____ TESTO FORNITO

L’Europa cristiana di «regni» e «nazioni»

L'Europa nell'814 (Wikipedia)
Per secoli, si è parlato di Occidente in contrapposizione a Oriente, soprattutto dopo la scissione nel 395 dell’Impero Romano e ancor più dopo la caduta dell’Impero Romano d’Occidente (476) e di Costantinopoli, la capitale dell’Impero Romano d’Oriente (1453). «Europa» è rimasta per secoli una parola conosciuta quasi unicamente dai geografi.

Per designare le regioni occidentali sconvolte dalle invasioni barbariche, nel Medioevo si usavano denominazioni specifiche, dapprima «regno dei ...» (Regno dei Visigoti, Regno dei Bulgari, Regno degli Avari, ecc.), poi «Impero di Carlomagno», «Sacro Romano Impero», ma anche, dopo il loro assestamento sul territorio, «nazioni», quando era possibile trovare nella popolazione caratteristiche comuni. Si sa, per esempio, che al Concilio di Costanza (1414-1417) i votanti erano divisi in quattro «nazioni» (tedesca, francese, italiana e inglese). A loro volta, queste nazioni principali ne comprendevano altre minori (quella inglese comprendeva tutti i delegati dell’Europa settentrionale, compresi gli scandinavi, ecc.).

________
____ DATI FORNITI

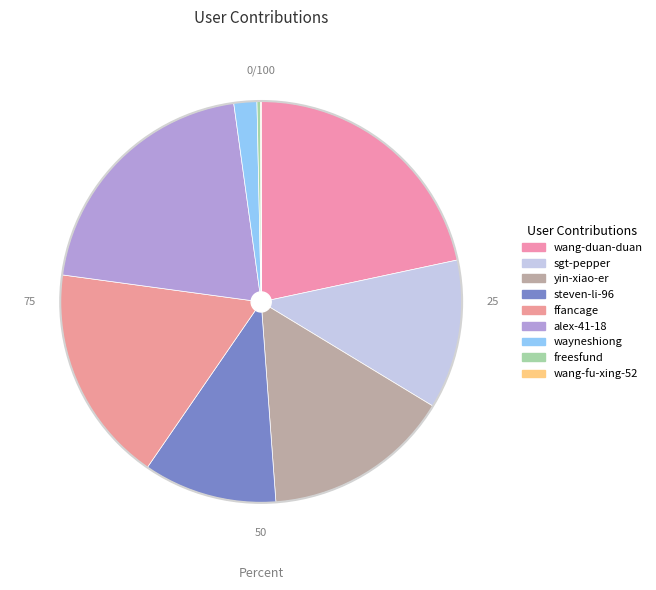

Is it true that wang-fu-xing-52 is 0% of the pie?

True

________

• **COMPITO A**:
Quali sono le quattro «nazioni» in cui erano divisi i votanti al Concilio di Costanza secondo il testo sull'Europa cristiana di regni e nazioni?
• **COMPITO B**:
Scrivi il seguito del testo sull'Europa cristiana di regni e nazioni, cominciando subito dopo l'ultima frase.
L'elenco non serve per svolgere il lavoro.

• **LA TUA RISPOSTA A**:
Tedesca, francese, italiana e inglese.

• **LA TUA RISPOSTA B**:
Raramente, tuttavia, veniva utilizzata l’espressione «Sacro Romano Impero» quale succedaneo dell’Impero Romano d’Occidente. Anche il termine «Cristianità», per designare l’insieme dei cristiani, era poco utilizzato; si preferiva parlare più specificamente della Chiesa di Roma (per distinguerla da quella di Bisanzio), che dai tempi dell’imperatore Costantino era in rapida crescita a riconosceva come autorità suprema il Papa di Roma.

In questa molteplicità di designazioni è facile notare non solo la difficoltà di trovare caratteristiche comuni tra i vari popoli, ma anche il desiderio e talvolta l’esigenza di accorpare realtà simili (per esempio per lingua) o almeno geograficamente vicine. L’idea di un’Europa costituita da popolazioni abbastanza omogenee, con caratteristiche simili e unite da vincoli territoriali (confini), culturali, religiosi, economici, … era tuttavia ancora lontana, pur essendo già presente in alcune visioni poetiche e letterarie (per esempio in Dante, Petrarca).

Radici cristiane

Carta d’Europa del 1600 ca. (BnF)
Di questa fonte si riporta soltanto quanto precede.